═════ RECORDS FOR THIS TASK

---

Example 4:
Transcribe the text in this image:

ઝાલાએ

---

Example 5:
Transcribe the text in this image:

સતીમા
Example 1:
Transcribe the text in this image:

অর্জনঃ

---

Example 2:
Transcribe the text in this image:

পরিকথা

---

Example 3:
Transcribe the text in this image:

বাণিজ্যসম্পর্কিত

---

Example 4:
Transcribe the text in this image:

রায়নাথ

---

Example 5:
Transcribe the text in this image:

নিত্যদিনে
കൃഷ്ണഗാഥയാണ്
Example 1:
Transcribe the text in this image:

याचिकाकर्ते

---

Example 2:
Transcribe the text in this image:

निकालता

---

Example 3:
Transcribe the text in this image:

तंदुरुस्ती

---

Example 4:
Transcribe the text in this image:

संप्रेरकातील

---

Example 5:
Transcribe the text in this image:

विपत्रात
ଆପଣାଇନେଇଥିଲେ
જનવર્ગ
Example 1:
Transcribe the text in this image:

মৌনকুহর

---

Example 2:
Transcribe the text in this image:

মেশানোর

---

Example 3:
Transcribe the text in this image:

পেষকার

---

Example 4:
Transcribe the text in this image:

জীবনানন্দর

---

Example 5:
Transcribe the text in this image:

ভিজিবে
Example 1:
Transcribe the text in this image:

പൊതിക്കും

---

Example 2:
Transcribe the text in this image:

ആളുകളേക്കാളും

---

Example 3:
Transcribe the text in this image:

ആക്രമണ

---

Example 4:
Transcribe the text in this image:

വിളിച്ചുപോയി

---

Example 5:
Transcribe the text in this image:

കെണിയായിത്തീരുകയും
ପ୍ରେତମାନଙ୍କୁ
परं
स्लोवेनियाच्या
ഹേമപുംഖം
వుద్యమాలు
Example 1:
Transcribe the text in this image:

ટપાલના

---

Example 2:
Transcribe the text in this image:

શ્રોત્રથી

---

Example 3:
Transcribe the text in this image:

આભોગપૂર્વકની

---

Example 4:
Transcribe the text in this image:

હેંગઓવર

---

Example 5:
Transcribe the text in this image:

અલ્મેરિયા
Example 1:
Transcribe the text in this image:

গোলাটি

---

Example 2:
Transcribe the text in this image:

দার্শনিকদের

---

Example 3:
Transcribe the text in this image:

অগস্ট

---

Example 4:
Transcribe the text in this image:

══════════

▸ TASK TO COMPLETE: Keeping every line exactly as it is, retype the entries shown above.

▸ TASK SOLUTION:
---

Example 4:
Transcribe the text in this image:

ઝાલાએ

---

Example 5:
Transcribe the text in this image:

સતીમા
Example 1:
Transcribe the text in this image:

অর্জনঃ

---

Example 2:
Transcribe the text in this image:

পরিকথা

---

Example 3:
Transcribe the text in this image:

বাণিজ্যসম্পর্কিত

---

Example 4:
Transcribe the text in this image:

রায়নাথ

---

Example 5:
Transcribe the text in this image:

নিত্যদিনে
കൃഷ്ണഗാഥയാണ്
Example 1:
Transcribe the text in this image:

याचिकाकर्ते

---

Example 2:
Transcribe the text in this image:

निकालता

---

Example 3:
Transcribe the text in this image:

तंदुरुस्ती

---

Example 4:
Transcribe the text in this image:

संप्रेरकातील

---

Example 5:
Transcribe the text in this image:

विपत्रात
ଆପଣାଇନେଇଥିଲେ
જનવર્ગ
Example 1:
Transcribe the text in this image:

মৌনকুহর

---

Example 2:
Transcribe the text in this image:

মেশানোর

---

Example 3:
Transcribe the text in this image:

পেষকার

---

Example 4:
Transcribe the text in this image:

জীবনানন্দর

---

Example 5:
Transcribe the text in this image:

ভিজিবে
Example 1:
Transcribe the text in this image:

പൊതിക്കും

---

Example 2:
Transcribe the text in this image:

ആളുകളേക്കാളും

---

Example 3:
Transcribe the text in this image:

ആക്രമണ

---

Example 4:
Transcribe the text in this image:

വിളിച്ചുപോയി

---

Example 5:
Transcribe the text in this image:

കെണിയായിത്തീരുകയും
ପ୍ରେତମାନଙ୍କୁ
परं
स्लोवेनियाच्या
ഹേമപുംഖം
వుద్యమాలు
Example 1:
Transcribe the text in this image:

ટપાલના

---

Example 2:
Transcribe the text in this image:

શ્રોત્રથી

---

Example 3:
Transcribe the text in this image:

આભોગપૂર્વકની

---

Example 4:
Transcribe the text in this image:

હેંગઓવર

---

Example 5:
Transcribe the text in this image:

અલ્મેરિયા
Example 1:
Transcribe the text in this image:

গোলাটি

---

Example 2:
Transcribe the text in this image:

দার্শনিকদের

---

Example 3:
Transcribe the text in this image:

অগস্ট

---

Example 4:
Transcribe the text in this image:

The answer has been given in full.